Nur ein Aspekt dieser Werkgruppe irritiert heute: Die Behauptung der Künstlerin, dass ein Geist ihr befohlen habe, sie und alle anderen Tempelbilder zu malen. Hilma af Klint hatte schon als Siebzehnjährige begonnen, sich für den Spiritualismus, wie er sich in jener Zeit in ganz Europa verbreitete, zu interessieren. Der Tod einer älteren Schwester bewog die junge Frau ein Jahr später dazu, sich ganz der Bewegung zu verschreiben. Zusammen mit den Künstlerinnen Anna Cassel, Cornelia Cederberg, Sigrid Hedman und Mathilda Nilsson gründete sie die Gruppe „Die Fünf“. Die Frauen trafen sich regelmäßig, suchten gemeinsam nach Transzendenzerfahrungen, meditierten, sprachen protestantische und rosenkreuzerische Gebete, studierten theosophische Schriften von Helena Blavatsky, diskutierten die anthroposophischen Überlegungen von Rudolf Steiner und gingen ihrem Interesse an paranormalen Aktivitäten in spiritistischen Seáncen nach. In diesen Séancen glaubten sie, Botschaften höherer Entitäten zu empfangen, die sie in Zeichnungen und Notizbüchern festhielten. Diese Entitäten hatten sogar eigene Persönlichkeiten. Sie hießen Amaliel, Ananda, Clemens, Esther, Georg und Gregor. Die Geister namens Ananda und Georg hatten den Künstlerinnen befohlen, jenen spiralförmigen Tempel zu bauen. Und Amaliel gab Klint, nach eigener Auskunft, den Auftrag, die abstrakten Bilder zu malen.

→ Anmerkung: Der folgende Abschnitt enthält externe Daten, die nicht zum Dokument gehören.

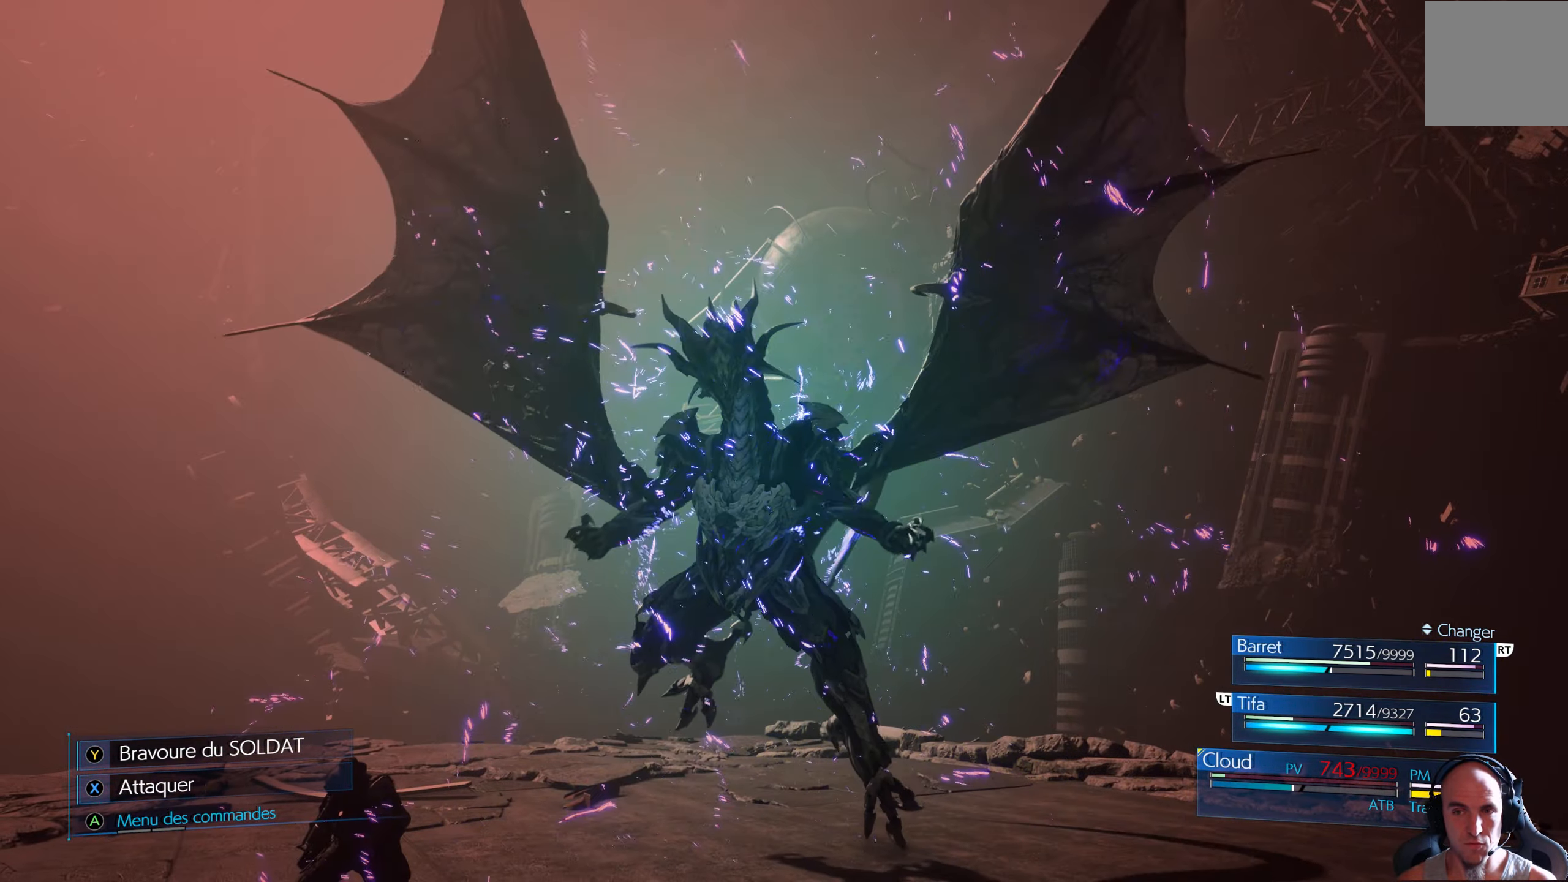
{"buttons": [], "left_stick": "center", "right_stick": "center", "events": [[267, "A", "down"], [367, "A", "up"], [400, "left_stick", "center"]]}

Es ist schwer, diese Behauptungen einzuordnen. Man hat keinen Einblick in die Séancen, weiß zum Beispiel nicht, ob sie mit der Einnahme halluzinogener Substanzen verbunden waren, bestimmten Pilzen etwa, was vieles erklären würde. Man muss festhalten, dass es die Künstlerinnen mit ihren okkulten Glaubenssätzen ernst meinten. Wie auch viele andere Menschen ihrer Zeit. Ein paar hundert Kilometer weiter westlich und zwei Jahrzehnte später hielten die Surrealisten ähnliche Séancen in Paris ab.
Der Spiritualismus der „Fünf“ lebte von der zentralen Überzeugung, dass die materielle und die unsichtbare Welt miteinander verbunden waren und gerade die Naturwissenschaften jener Jahre schienen ihnen – etwa mit der Entdeckung der Röntgenstrahlung oder der des Atoms – recht zu geben. Mehr noch, die spiritistische Esoterik galt damals als etwas durch und durch Fortschrittliches, als ein mit der Naturwissenschaft, der Kunst und der Religion gleichberechtigtes Wissensgebiet an der Speerspitze der beginnenden Moderne. Ohne das Esoterische hätte es die moderne Abstraktion wahrscheinlich nie gegeben. Auch Piet Mondrian glaubte an den Spiritismus. Wassily Kandinsky war wie af Klint ein Anhänger der Anthroposophie Rudolf Steiners. Und Kasimir Malewitsch fand, dass man seinem „Schwarzen Quadrat“ mit der gleichen Andacht huldigen sollte wie christlich-orthodoxen Ikonen. Die geistigen Strömungen des fiebrigen Fin de Siècle und der nervösen ersten Dekaden des neuen Jahrhunderts entziehen sich unserem heutigen Verständnis. Etwas an ihnen wird immer befremdlich, immer unübersetzbar bleiben.